▶ WORK ITEM
The expected output is each line below containing "down", copied in full.

▶ Dataset excerpts
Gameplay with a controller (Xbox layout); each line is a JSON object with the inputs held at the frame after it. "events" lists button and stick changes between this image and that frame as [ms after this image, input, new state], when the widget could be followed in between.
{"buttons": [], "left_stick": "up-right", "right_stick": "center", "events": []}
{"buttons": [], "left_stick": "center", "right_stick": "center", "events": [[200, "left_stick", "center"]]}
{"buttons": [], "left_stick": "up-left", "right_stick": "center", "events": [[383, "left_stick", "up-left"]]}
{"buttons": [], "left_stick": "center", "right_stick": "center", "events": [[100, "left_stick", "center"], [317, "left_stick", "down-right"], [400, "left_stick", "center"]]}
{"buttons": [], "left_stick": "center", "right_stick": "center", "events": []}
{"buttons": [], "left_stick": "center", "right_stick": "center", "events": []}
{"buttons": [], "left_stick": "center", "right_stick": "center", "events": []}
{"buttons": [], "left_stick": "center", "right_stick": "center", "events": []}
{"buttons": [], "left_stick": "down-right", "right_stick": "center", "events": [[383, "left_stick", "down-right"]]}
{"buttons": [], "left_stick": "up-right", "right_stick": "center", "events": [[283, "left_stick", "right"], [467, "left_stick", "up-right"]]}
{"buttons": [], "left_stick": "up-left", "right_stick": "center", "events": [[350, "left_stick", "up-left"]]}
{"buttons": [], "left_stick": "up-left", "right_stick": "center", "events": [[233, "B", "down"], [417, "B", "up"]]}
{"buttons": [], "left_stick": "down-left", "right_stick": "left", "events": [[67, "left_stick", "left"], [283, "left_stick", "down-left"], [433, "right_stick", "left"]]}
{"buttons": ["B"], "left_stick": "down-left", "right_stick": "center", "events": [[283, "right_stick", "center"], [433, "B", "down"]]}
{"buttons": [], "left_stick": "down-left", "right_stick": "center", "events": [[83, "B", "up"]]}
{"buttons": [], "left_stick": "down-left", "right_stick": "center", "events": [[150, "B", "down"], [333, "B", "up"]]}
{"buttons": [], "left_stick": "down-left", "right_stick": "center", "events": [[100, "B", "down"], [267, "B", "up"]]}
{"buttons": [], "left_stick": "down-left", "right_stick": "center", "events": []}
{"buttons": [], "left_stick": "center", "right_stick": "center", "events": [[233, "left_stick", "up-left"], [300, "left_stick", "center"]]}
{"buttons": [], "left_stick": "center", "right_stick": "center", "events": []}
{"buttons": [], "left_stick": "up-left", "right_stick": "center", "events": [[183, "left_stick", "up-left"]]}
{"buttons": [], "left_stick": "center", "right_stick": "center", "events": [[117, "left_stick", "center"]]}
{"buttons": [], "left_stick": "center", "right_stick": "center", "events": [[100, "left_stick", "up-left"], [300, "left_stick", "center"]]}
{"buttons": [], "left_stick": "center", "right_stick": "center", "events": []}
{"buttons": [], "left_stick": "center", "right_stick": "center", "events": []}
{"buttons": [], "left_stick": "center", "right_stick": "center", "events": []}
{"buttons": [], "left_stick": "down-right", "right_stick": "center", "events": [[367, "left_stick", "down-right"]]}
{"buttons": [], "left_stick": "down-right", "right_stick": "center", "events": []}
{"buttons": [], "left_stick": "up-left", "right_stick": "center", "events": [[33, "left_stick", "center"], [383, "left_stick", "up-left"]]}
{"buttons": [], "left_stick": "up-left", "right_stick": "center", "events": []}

▶ YOUR RESPONSE
{"buttons": [], "left_stick": "center", "right_stick": "center", "events": [[100, "left_stick", "center"], [317, "left_stick", "down-right"], [400, "left_stick", "center"]]}
{"buttons": [], "left_stick": "down-right", "right_stick": "center", "events": [[383, "left_stick", "down-right"]]}
{"buttons": [], "left_stick": "up-left", "right_stick": "center", "events": [[233, "B", "down"], [417, "B", "up"]]}
{"buttons": [], "left_stick": "down-left", "right_stick": "left", "events": [[67, "left_stick", "left"], [283, "left_stick", "down-left"], [433, "right_stick", "left"]]}
{"buttons": ["B"], "left_stick": "down-left", "right_stick": "center", "events": [[283, "right_stick", "center"], [433, "B", "down"]]}
{"buttons": [], "left_stick": "down-left", "right_stick": "center", "events": [[83, "B", "up"]]}
{"buttons": [], "left_stick": "down-left", "right_stick": "center", "events": [[150, "B", "down"], [333, "B", "up"]]}
{"buttons": [], "left_stick": "down-left", "right_stick": "center", "events": [[100, "B", "down"], [267, "B", "up"]]}
{"buttons": [], "left_stick": "down-left", "right_stick": "center", "events": []}
{"buttons": [], "left_stick": "down-right", "right_stick": "center", "events": [[367, "left_stick", "down-right"]]}
{"buttons": [], "left_stick": "down-right", "right_stick": "center", "events": []}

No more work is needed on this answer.